4. Custom Graviton-based processing hardware. RA3 nodes. Note the reference to AGUA.


I'm sure the current version of the Redshift code has little resemblance if any to the original ParAccel code from ten years ago, but "based on Postgres" is a misstatement, even if it is on the Amazon site.
 
The routing is based on GenZ work and should be low latency. The transition to CPO will help with latency and power, making rack a likely sweet spot.

But that rack is likely 2k to 4k cores. I don't see any sign of managing even that level of complexity yet. The rack level switch will need to be managed and smart, even for the PCIe flows.
CXL, like PCIe, is not aware of cores, only of root complexes.
 
The core count indicates the complexity of VMs and clients that will need to be supported. That managed switch is doomed to need to provide security and isolation on a matching scale.
 
The core count indicates the complexity of VMs and clients that will need to be supported. That managed switch is doomed to need to provide security and isolation on a matching scale.
CXL.memory works at the layer of physical addresses, so virtual addresses are not visible to the fabric switches or the fabric management software. CXL.io is essentially PCIe protocol, so VMs are visible to the root complexes, but PCIe switch fabrics (like GigaIO) already do this today. I don't see a scaling issue due to cores and VMs.
 
Each CPU port to the switch in such a system is in effect its own physical address space, including secure IDs in the high order bits and PIDs elsewhere in the packet. Other CPUs do not trust them and the managed switch has effectively a huge virtual mapping problem to sort out what is allowed to see what and how to transform the address on the way through the switch.

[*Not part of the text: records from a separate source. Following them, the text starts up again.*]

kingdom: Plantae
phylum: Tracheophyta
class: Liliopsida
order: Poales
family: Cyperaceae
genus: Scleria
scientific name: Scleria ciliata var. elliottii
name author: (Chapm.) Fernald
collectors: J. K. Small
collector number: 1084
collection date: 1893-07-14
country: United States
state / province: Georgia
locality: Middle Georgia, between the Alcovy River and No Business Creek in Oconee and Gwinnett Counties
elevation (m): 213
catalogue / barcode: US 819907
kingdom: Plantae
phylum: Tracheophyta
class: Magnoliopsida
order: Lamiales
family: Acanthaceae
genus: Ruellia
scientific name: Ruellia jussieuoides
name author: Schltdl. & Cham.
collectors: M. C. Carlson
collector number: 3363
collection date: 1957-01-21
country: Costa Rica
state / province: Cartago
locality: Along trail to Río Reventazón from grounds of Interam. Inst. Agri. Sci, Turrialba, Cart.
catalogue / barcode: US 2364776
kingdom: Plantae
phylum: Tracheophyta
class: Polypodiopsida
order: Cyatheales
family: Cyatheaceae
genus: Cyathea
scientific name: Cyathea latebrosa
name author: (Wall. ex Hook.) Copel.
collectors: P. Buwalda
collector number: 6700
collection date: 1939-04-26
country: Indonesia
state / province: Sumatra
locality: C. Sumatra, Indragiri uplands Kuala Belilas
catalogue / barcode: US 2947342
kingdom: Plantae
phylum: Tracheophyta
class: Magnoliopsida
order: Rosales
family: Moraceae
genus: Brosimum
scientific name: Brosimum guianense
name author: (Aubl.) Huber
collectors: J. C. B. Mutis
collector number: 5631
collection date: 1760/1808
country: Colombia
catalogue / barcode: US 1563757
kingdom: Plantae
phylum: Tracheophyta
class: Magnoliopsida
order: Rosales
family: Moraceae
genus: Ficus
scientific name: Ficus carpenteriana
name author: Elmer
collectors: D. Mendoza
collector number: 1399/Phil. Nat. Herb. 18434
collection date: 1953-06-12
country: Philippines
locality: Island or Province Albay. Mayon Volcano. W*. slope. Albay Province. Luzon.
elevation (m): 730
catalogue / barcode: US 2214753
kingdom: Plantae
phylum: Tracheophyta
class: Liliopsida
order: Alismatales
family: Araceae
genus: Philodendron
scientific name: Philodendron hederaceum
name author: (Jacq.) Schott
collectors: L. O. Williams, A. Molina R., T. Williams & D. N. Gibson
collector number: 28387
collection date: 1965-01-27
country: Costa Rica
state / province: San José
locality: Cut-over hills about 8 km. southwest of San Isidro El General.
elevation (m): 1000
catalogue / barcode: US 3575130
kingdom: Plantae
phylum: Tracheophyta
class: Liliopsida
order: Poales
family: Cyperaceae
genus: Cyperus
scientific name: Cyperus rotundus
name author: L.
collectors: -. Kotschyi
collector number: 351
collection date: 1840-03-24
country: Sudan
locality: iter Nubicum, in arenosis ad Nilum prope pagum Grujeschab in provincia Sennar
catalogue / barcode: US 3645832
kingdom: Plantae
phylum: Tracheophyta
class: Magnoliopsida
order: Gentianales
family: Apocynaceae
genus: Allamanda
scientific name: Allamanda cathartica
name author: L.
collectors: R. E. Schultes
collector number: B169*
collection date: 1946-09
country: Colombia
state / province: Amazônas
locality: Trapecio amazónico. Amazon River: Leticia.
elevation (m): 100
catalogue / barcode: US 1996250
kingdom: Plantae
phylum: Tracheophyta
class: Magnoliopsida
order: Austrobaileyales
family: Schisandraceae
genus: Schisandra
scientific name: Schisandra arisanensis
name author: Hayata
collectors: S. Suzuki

You might be able to build a supercomputer with a single humongous client based on naive physical addresses, but that is not how clouds are built. They are built for paranoid, isolated clients. It is a big, complex problem already for 2-socket 128-core servers. It will be awesomely challenging at rack level.

And no, this is not off topic on a "game changer" thread. Both AMD and Intel are deeply aware of this and working on their own solutions. The game has barely started.